The show turns on Dumb Bunny and his best friend and roommate Jackass, who live in a rundown shack owned by a heartless billionaire. The duo gets roped into all sorts of schemes and adventures with neighbors like Pinchy Pig, Tequila Mockingbird, and Van Nuys native Bigfoot.
With five episodes in the can already, Kopp isn’t done yet. Thanks to the ease and inexpensive nature of the show’s production, he’s confident that with a small team of independent animators, the show could go much longer and prove a real alternative to the studio model of production.
“Imagine that you’re a painter and you want to paint, but every canvas costs $8 million,” he said, explaining his take on the modern animation landscape. “It’s gotten trickier and trickier over the years to develop something new, and the development process has become an absolute nightmare.
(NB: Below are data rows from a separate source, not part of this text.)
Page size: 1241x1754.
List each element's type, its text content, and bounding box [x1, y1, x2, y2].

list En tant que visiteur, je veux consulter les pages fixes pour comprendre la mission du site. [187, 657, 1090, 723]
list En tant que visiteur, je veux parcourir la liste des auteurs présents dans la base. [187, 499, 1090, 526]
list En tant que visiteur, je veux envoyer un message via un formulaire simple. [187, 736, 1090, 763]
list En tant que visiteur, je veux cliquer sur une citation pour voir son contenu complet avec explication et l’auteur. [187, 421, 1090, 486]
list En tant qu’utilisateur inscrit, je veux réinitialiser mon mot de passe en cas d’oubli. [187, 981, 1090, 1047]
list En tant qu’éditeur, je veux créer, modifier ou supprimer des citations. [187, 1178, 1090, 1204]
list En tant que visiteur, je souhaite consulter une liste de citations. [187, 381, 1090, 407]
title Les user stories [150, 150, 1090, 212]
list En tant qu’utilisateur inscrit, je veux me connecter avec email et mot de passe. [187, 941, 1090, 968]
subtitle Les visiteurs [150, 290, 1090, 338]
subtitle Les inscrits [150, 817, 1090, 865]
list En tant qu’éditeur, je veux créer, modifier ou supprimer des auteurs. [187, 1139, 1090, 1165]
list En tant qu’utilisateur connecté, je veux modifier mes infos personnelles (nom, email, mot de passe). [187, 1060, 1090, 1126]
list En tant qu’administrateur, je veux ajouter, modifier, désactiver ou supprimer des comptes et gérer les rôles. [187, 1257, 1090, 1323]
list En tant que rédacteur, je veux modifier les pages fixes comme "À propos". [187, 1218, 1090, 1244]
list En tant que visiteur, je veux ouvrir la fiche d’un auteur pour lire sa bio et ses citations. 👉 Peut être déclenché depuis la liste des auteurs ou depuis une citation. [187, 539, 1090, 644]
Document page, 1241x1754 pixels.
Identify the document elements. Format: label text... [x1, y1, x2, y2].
So it came down to… I know how to do every job in animation, so I’m gonna just sit down and do this.”
Although confident that he could finish the series on his own if he needed to, Kopp’s ambition is to prove that animation production doesn’t need to be as difficult as the industry has made it, and that small teams of well-paid workers can produce quality, popular animation.
“We want to do like eight more episodes, so that’s 16 total cartoons,” he explained. “If I hired another couple of layout guys and storyboard artists we could pay these guys top dollar, like the highest mark on the union scale, and we could still finish 16 cartoons for less than half of the money that it would cost to make one episode of a prime-time series.”